Saturday, January 28, 2012

Unsafe Engineering - Use of NPT Ports in Critical Aircraft Systems

Axial Crack in NPT Port - Aircraft Fuel Pump

"Extreme care shall be taken when tightening pipe fittings. Overtightening causes distortion, cracking, and leaks." Dept. of Army TM-1-1500-204-23-2 Technical Manual, Aviation Maintenance

NPT Advantages:
  • Cheap
NPT Disadvantages:
  • Cracked Ports
  • Leaking Connections
  • Not Suitable for Make-and-Break Applications
  • System contamination due to requirement to use "pipe dope"
  • Inadequate or incorrect tightening process in maintenance manuals
  • Difficult to specify a tightening process (operator feel is sometimes required, especially on make-and-break connections that have seen multiple assemblies).
  • FAA's improper insistence on using a torque value for tightening rather than the design method included in the NPT specification.
I'll throw another one into the pile - poor quality threads. Even in the AN series of fittings the threads quality varies to the point that many will not pass inspection.

The responsibility for NPT connection failure should rest on the shoulders of engineering for specifying such an inferior system rather than the mechanic trying to make it work. "Lipstick on a Pig" When a NPT failure occurs on a critical aircraft system, the first question that should be asked is why was NPT specified?

Pipe Dope Contamination of Aircraft Fuel System

 The real problem goes back to engineering, best stated by the United Kingdom Air Accidents Investigative Branch: "The use of any kind of jointing compound at any fuel line connection is fundementally unwise." SAFETY RECOMMENDATION - 2004-010 

Pipe Tape Contamination of Aircraft Instrument System

NPT Spiral Leak Path
Leakage path through threads shown at red points. No matter how tight you make NPT threads, a leakage path still exists. It is the function of the jointing compound  to block the path between the crest of the male and female thread.

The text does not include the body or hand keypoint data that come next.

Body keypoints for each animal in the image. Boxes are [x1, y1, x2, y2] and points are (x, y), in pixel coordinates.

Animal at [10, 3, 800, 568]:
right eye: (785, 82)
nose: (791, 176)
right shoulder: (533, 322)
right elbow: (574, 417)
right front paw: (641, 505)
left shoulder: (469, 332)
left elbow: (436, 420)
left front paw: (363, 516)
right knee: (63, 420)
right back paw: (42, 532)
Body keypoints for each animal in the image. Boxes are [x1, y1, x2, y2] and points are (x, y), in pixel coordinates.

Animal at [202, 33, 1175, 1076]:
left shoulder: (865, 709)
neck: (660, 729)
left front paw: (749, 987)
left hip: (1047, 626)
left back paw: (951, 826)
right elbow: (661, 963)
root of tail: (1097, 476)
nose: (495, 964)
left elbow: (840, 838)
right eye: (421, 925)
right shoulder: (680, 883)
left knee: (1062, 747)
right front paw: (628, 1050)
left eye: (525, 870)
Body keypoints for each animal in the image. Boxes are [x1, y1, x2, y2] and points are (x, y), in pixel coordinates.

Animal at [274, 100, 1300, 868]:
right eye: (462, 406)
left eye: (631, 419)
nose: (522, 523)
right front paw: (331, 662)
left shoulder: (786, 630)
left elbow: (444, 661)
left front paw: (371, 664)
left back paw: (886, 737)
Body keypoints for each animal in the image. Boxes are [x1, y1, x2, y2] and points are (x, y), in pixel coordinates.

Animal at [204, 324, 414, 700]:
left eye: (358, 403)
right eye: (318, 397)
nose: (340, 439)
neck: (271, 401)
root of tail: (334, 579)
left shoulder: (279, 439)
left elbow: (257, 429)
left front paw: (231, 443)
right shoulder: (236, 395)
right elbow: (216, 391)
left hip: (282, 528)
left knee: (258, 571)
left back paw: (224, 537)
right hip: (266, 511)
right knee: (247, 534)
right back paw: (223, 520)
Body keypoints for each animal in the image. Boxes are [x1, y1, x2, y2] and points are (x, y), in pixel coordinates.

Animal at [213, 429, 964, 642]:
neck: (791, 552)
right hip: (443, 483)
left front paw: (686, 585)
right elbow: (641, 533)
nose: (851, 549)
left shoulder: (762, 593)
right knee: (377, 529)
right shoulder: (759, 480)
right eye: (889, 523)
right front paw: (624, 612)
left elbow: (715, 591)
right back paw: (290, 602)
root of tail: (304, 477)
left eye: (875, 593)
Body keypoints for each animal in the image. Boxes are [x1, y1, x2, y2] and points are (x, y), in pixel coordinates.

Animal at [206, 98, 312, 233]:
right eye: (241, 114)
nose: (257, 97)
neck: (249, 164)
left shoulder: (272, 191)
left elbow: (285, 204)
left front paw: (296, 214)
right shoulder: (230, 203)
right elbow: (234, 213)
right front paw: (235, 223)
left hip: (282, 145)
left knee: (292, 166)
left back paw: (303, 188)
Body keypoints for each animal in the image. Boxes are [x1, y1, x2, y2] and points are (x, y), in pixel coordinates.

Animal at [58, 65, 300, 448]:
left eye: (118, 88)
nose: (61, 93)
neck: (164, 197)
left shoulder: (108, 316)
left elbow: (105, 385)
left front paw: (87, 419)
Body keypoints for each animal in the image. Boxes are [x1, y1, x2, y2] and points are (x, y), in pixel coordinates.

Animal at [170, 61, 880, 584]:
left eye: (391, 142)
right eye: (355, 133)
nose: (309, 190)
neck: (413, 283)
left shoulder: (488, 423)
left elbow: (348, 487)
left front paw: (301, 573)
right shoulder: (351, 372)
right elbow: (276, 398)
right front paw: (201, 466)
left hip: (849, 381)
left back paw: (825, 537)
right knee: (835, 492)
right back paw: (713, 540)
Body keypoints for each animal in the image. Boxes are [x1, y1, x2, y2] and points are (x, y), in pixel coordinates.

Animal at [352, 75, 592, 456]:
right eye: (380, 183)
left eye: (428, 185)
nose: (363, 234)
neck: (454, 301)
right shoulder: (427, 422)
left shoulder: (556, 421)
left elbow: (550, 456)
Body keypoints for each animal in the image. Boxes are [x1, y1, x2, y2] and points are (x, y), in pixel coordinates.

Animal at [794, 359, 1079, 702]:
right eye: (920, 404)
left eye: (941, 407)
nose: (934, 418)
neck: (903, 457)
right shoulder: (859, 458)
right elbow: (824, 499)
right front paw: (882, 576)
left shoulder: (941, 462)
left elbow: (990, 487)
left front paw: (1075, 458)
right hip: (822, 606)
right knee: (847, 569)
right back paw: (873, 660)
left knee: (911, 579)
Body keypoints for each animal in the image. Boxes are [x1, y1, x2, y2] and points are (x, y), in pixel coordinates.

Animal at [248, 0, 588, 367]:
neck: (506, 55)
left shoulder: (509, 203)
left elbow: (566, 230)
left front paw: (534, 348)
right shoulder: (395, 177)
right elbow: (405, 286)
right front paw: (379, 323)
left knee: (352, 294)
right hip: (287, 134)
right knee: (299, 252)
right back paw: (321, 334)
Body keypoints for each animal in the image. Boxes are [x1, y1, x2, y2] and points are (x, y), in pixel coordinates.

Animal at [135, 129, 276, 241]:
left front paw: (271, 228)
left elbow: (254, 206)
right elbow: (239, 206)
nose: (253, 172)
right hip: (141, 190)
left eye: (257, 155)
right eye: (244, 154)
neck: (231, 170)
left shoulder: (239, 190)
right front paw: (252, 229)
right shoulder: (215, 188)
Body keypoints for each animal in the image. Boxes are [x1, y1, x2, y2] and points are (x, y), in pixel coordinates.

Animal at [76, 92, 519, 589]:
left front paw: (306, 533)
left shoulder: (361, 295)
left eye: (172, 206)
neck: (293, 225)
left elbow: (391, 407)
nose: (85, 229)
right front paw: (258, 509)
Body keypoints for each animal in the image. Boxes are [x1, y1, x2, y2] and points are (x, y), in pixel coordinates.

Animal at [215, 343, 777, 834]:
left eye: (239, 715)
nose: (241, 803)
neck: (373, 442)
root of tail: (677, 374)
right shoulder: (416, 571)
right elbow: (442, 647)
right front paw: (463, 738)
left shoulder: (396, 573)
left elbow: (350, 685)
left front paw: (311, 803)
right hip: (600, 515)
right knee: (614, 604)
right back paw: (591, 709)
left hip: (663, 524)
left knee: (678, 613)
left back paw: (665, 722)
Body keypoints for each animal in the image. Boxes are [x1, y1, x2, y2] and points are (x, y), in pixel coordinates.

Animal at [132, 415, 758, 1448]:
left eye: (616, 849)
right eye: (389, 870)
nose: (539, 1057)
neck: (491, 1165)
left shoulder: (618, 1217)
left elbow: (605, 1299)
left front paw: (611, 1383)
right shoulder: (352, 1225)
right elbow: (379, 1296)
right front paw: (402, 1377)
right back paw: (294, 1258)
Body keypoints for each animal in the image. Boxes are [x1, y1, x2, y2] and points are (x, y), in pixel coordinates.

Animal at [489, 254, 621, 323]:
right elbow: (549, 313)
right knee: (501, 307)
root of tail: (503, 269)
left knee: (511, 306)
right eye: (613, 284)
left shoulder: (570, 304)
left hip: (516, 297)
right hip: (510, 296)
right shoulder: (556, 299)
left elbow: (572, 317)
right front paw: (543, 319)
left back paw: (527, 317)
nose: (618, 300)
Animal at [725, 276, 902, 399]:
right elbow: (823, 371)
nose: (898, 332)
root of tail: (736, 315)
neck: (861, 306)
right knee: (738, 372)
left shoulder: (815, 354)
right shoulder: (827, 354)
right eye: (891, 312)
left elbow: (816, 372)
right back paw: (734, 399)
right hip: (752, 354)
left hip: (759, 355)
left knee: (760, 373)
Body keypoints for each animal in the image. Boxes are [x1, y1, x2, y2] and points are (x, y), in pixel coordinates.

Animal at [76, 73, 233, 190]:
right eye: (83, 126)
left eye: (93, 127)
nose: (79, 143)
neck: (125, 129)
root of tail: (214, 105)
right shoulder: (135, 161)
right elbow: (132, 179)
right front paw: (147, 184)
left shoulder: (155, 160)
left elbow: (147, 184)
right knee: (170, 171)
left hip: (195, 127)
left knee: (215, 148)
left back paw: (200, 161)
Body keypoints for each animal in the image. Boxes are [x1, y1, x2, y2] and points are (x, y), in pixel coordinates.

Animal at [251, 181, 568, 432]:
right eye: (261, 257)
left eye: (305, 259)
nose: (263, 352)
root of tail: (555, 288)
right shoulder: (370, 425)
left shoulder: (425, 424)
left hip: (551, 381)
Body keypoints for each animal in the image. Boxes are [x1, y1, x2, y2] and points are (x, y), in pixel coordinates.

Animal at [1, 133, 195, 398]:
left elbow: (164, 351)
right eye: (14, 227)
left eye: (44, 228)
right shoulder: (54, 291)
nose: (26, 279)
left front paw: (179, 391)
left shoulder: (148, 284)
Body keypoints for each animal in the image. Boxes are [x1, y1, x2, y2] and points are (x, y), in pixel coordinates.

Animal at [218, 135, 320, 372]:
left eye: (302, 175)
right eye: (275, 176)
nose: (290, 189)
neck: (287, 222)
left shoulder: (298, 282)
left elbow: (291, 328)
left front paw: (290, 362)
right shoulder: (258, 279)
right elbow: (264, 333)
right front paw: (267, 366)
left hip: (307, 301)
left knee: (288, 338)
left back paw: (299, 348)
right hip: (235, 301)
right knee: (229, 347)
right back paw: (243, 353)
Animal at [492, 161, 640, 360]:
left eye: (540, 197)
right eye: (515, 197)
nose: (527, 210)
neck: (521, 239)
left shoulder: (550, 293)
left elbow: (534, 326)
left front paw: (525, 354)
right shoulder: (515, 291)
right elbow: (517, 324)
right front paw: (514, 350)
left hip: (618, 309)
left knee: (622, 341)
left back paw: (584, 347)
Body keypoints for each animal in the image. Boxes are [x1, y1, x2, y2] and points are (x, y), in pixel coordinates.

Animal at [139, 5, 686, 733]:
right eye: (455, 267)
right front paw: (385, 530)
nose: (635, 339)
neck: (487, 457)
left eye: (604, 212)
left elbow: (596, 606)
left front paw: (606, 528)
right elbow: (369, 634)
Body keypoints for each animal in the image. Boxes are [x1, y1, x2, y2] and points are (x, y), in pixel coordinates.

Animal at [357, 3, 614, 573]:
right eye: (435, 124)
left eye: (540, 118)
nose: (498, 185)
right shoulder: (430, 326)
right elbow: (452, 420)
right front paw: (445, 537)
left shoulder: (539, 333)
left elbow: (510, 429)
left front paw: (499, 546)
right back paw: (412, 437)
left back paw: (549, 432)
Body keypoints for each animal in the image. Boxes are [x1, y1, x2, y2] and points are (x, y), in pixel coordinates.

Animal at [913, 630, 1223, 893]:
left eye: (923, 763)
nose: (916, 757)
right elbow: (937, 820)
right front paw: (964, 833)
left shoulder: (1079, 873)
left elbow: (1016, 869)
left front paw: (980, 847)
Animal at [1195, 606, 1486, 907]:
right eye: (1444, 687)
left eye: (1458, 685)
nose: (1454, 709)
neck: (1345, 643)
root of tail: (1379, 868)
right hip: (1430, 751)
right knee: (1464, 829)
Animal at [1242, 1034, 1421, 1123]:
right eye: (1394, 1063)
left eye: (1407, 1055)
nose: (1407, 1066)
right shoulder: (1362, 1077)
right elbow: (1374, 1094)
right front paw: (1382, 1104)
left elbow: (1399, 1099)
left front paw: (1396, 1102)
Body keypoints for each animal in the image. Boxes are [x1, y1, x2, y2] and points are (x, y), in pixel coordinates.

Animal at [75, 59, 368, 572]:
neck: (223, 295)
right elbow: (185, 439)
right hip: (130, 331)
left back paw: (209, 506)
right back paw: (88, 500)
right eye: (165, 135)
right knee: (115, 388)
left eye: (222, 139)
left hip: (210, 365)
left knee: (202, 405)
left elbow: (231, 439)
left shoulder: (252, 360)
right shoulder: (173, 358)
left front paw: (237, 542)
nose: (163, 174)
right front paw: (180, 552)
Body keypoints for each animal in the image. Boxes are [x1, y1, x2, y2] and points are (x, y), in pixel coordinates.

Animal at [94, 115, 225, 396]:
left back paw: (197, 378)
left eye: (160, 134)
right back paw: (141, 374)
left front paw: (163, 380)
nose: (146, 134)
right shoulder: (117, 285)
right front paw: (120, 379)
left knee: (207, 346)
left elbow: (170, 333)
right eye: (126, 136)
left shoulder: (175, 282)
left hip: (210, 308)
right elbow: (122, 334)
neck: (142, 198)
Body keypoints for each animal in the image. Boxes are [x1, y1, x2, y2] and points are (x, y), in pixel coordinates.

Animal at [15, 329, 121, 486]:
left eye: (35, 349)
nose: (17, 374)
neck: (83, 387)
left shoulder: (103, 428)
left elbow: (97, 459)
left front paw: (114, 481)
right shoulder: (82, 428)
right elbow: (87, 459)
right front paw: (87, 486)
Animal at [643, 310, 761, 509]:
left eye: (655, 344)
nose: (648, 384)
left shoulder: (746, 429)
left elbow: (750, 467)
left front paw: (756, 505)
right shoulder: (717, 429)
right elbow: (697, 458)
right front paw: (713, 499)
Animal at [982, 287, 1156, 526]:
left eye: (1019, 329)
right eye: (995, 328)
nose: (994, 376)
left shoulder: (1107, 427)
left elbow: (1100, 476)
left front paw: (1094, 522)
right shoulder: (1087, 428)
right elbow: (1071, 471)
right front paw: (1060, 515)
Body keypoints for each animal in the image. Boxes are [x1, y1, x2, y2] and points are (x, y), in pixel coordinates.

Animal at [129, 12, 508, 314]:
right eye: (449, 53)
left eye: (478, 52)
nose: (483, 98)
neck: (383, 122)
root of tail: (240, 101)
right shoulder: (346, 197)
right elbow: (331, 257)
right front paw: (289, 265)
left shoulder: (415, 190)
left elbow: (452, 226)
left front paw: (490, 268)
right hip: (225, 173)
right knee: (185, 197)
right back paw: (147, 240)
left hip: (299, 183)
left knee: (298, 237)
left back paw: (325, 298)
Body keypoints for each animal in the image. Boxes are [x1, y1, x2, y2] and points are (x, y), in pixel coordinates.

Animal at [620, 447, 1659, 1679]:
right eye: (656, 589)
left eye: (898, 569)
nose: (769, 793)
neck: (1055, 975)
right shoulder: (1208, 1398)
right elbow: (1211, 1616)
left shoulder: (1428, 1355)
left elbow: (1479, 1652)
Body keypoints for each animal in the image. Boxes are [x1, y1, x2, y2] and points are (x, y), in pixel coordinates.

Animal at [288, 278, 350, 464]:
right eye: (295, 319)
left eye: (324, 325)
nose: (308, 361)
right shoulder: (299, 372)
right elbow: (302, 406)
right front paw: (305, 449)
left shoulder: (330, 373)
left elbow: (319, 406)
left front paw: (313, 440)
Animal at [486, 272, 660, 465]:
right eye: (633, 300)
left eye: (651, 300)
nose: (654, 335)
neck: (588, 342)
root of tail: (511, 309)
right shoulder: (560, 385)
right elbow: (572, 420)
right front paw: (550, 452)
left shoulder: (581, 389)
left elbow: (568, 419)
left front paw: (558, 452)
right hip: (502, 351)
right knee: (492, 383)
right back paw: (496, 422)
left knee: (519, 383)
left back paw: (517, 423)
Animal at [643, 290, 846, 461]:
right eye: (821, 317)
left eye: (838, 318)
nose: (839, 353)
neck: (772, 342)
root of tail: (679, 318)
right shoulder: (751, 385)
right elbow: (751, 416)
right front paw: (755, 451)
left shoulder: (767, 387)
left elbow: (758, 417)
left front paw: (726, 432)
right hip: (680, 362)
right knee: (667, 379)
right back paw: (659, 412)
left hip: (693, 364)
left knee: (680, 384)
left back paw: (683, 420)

The use of NPT on thin walled ports is particularly evil as the risk of failure rises:
1. Thin wall ports are weaker and are easier to crack.
2. Thin wall ports strain more (expand from tightening) than thicker walled ports. This expansion reduces the amount of tightening torque required. Weaker port + less tightening force felt = higher risk of failure

At least the engineer can specify NPTF for better safety (quality control) -- but this is seldom done! Better yet is a straight threaded port.